Article I, Rule 6 of the Rhode Island Supreme Court Rules of Appellate Procedure authorizes the Rhode Island Supreme Court to answer questions of law certified to it by the Supreme Court of the United States, a Court of Appeals of the United States, or of the District of Columbia, or a United States District Court upon request by those courts.  R.I. Sup. Ct. R. App. P. Art. I, Rule 6.  The question certified must present a question of Rhode Island law “which may be determinative of the cause then pending in the certifying court and as to which it appears to the certifying court there is no controlling precedent in the decisions of [the Rhode Island Supreme] Court.”  Id

In LaFlam, the defendant filed a motion in the United States District Court for the District of Rhode Island requesting certification of two questions of law.  LaFlam at 3.  The District Court denied the defendant’s motion, concluding that decisions of the Rhode Island Supreme Court were indicative of how it would answer the questions presented in that case.  Id. at 3-4.  On appeal to the First Circuit, the defendant again requested certification of the two questions to the Rhode Island Supreme Court.  Id. at 4.  The First Circuit agreed with the defendant that there was no controlling precedent in Rhode Island that would assist it in answering the questions before it and, therefore, certified the questions to the Rhode Island Supreme Court.

  1. SUPREME COURT MAY AFFIRM GRANT OF SUMMARY JUDGMENT ON OTHER GROUNDS. 

In a decision this term, the Rhode Island Supreme Court reminded practitioners that it may affirm decisions granting summary judgment on grounds other than those relied upon by the motion justice.  See Beauregard v. Gouin, No. 2010-434-Appeal at 10 n.7 (citing Lavoie v. North East Knitting, Inc., 918 A.2d 225, 228 (R.I. 2007)).  In that case, the Court concluded that the trial court properly granted summary judgment in favor of the defendant on plaintiff’s claim for slander of title because one of the necessary elements for such a claim was absent.  Id. at 8-9.  On appeal, the plaintiff argued that the trial court also erred with respect to its conclusions on a different element of the slander of title claim.  Id. at 10 n.7.  Having already concluded that one of the necessary elements was absent, the Court affirmed the trial court’s decision on that basis alone and declined to address the plaintiff’s arguments with respect to the other elements of the slander of title claim.  Id.

  1. SUPREME COURT MAY AFFIRM TRIAL COURT RULINGS ON OTHER GROUNDS. 

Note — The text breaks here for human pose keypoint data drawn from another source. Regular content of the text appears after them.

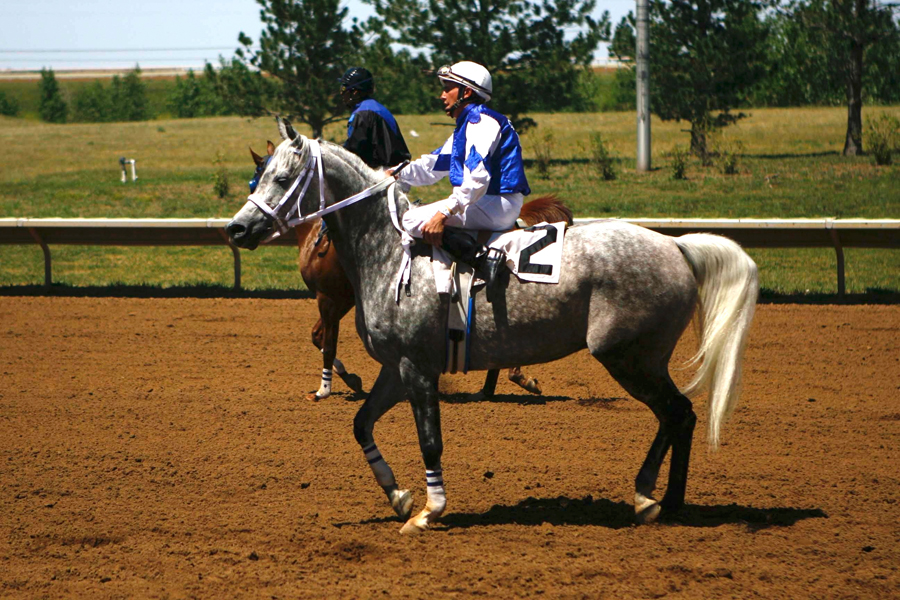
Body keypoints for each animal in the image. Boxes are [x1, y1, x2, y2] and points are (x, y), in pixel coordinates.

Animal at [248, 143, 568, 400]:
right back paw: (492, 387)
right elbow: (318, 338)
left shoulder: (330, 298)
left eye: (273, 179)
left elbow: (326, 342)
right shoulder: (341, 300)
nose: (243, 228)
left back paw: (513, 379)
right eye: (257, 181)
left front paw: (325, 388)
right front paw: (348, 380)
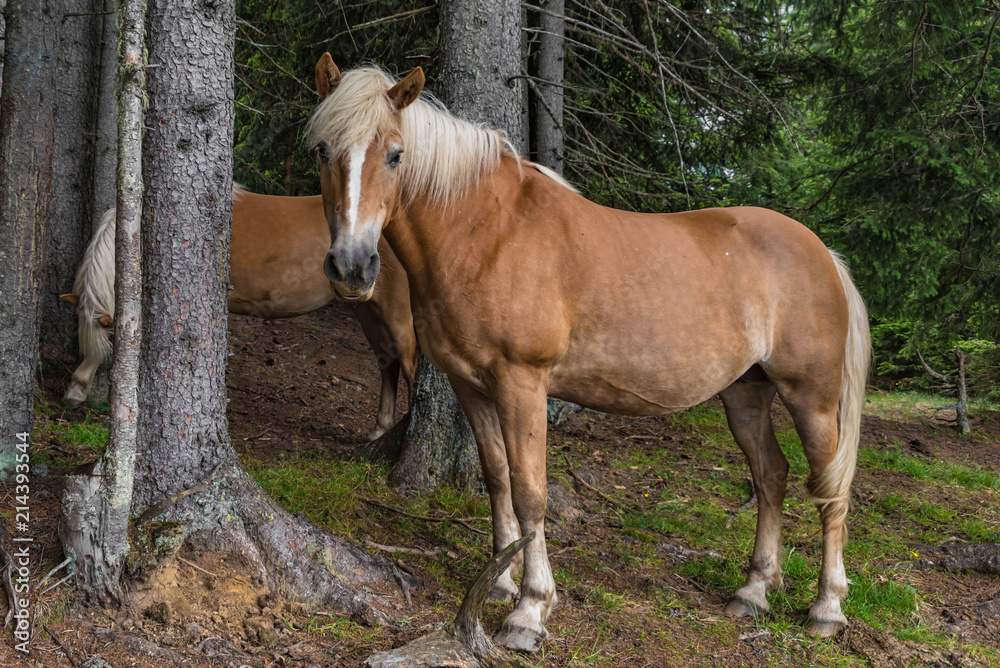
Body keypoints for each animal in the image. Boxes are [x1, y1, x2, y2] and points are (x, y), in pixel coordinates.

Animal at [61, 185, 418, 440]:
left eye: (107, 344)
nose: (73, 399)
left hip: (397, 314)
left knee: (410, 366)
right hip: (368, 311)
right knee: (387, 365)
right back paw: (379, 431)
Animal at [308, 57, 872, 652]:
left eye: (395, 153)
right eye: (322, 149)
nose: (352, 267)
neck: (485, 233)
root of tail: (823, 253)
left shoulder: (521, 383)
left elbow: (530, 492)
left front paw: (529, 611)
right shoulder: (470, 385)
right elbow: (497, 479)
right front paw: (500, 582)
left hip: (811, 399)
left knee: (832, 490)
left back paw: (827, 608)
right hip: (746, 394)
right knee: (771, 476)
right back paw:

In addition to the Rhode Island Supreme Court’s ability to affirm a trial court’s grant of summary judgment on grounds other than those relied upon by the trial court, the Court may also affirm a trial court’s rulings on other grounds.  See Meyer v. Meyer, No. 2011-14-Appeal at 16 n.8 (citing In re Last Will and Testament of Quigley, 21 A.3d 393, 401 n.6 (R.I. 2011); Shepard v. Harleysville Worcester Ins. Co., 944 A.2d 167, 170 (R.I. 2008); Ahlburn v. Clark, 728 A.2d 449, 452 (R.I. 1999)).

  1. DID YOU KNOW?

The Rhode Island Supreme Court “rides the circuit” twice a year, hearing cases in various venues throughout the state.  The tradition of riding the circuit “dates to colonial times when the courts and other bodies of government traveled from town to town, taking the people’s business directly to the people.”  See Office of Community Outreach and Public Relations.  For example, when he was a practicing lawyer, Abraham Lincoln traveled the circuit in the Eighth Judicial Circuit of Illinois.  See John J. Duff, A. Lincoln: Prairie Lawyer 168 (1960).  This term, the Rhode Island Court sat at Exeter-West Greenwich Regional High School.  See Cruz v. DaimlerChrysler Motors Corp., No. 2012-56-Appeal at 1.